Furthermore, in the current sports media climate, sports like softball, women’s soccer and the like simply do not receive the exposure and visibility of a men’s basketball or football. If women are relegated to spaces where they work with “lower profile” sports, we naturalize the idea that women belong on the fringe of sports.

The survey showed that women are generally leaving the profession between six and 10 years of service, preserving sports information as a male-dominated industry. Those in hiring and decision-making capacities (mostly white men, according to the study) should interrogate sport assignments. A more equitable distribution of responsibility may foster a more optimistic career outlook for women, leading to longer job tenures and a more diverse profession in general.
--Erin Whiteside


Anonymous said...

Could the reason for a higher number of women in women's sports also relate to the ease of a woman walking into a women's locker room vs. a man walking in?
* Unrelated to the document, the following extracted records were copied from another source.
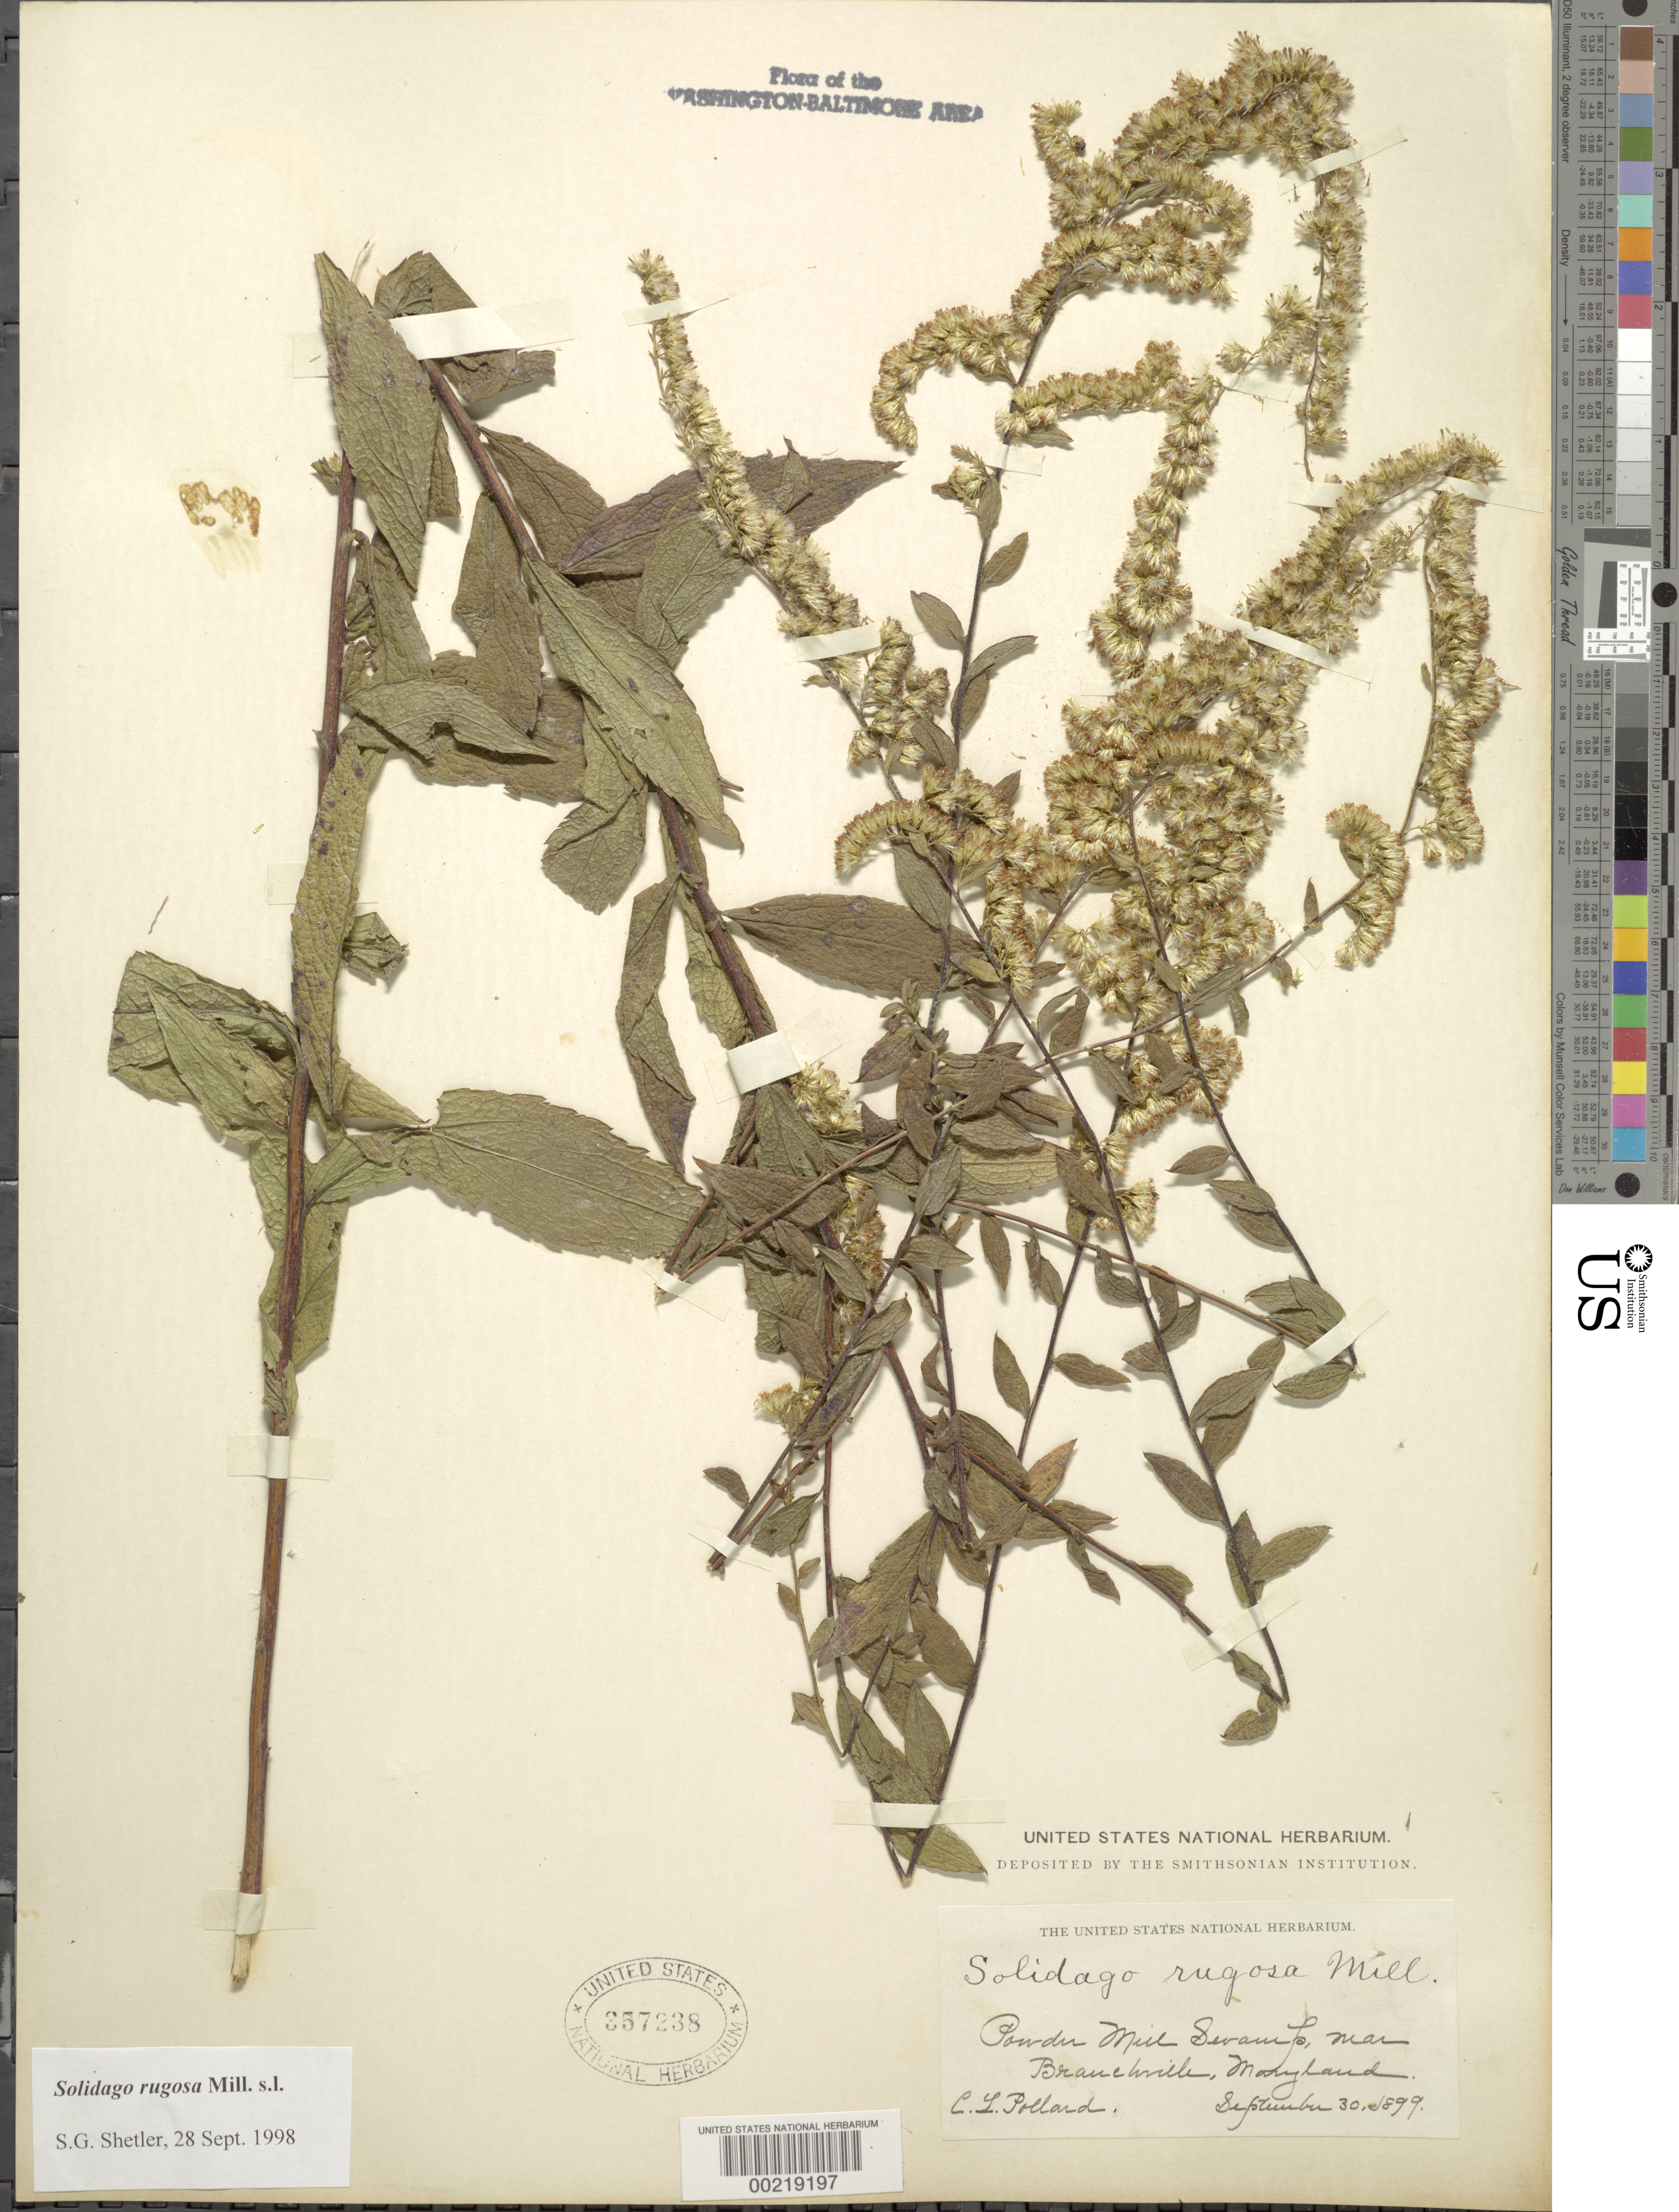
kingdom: Plantae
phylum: Tracheophyta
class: Magnoliopsida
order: Asterales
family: Asteraceae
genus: Solidago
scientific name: Solidago rugosa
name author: Mill.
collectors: C. L. Pollard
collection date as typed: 30 Sep 1899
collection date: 1899-09-30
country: United States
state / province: Maryland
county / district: Prince George's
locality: Powdermill Swamp near Branchville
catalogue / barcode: US 357238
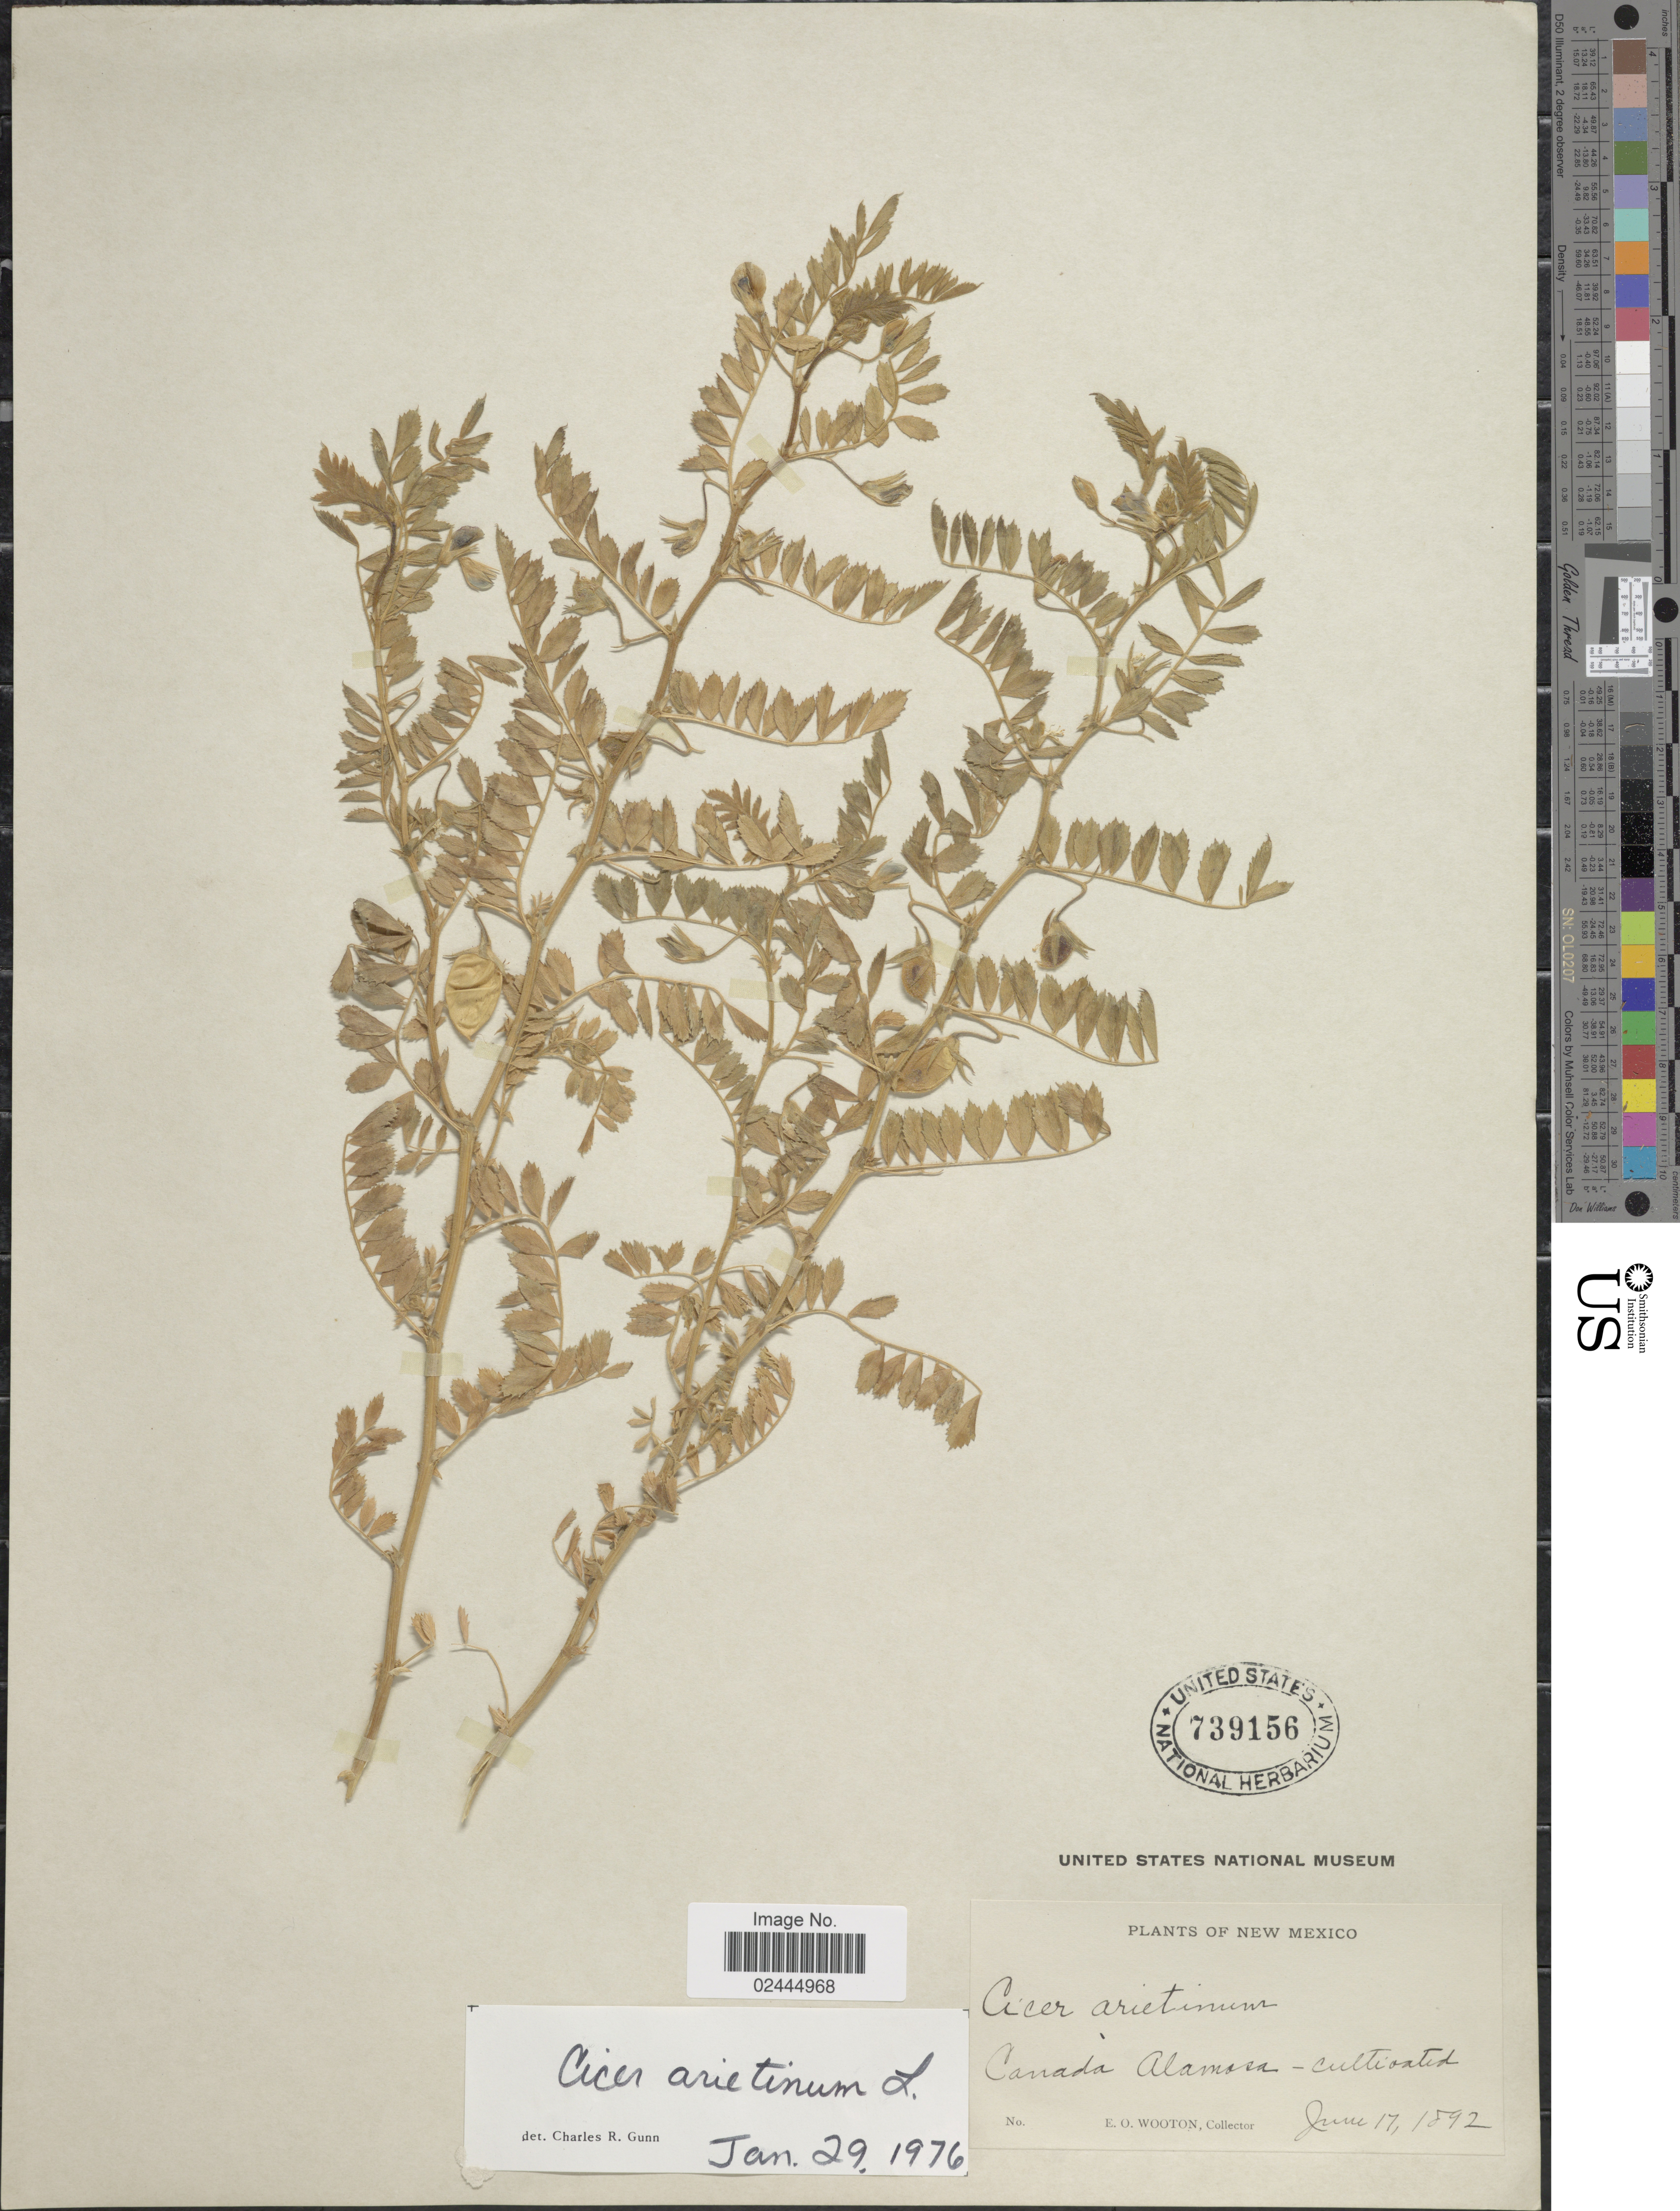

For a woman to walk into a men's locker room there typically won't be a "problem" from the athletes view, but if a male walks into the women's locker room, I think you would see many more problems. Not saying a woman isn't capable of the duties of a men's team such as football or men's basketball, but moreso the ease of same sex locker room entry may be A (NOT THE ONLY) reason for this divide.

Anonymous said...

Could the reason be that there is hardly any coverage of women's sports? If intelligent, hard working, and proficient women reporters are assigned to write about intelligent, hard working, and proficient women athletes and the coverage is not published or aired then the dominance of coverage of men in sports continues. It used to be race discrimintion but since that isn't an issue anymore, even minority male reporters are contibuting to the blatant gender discrimination now.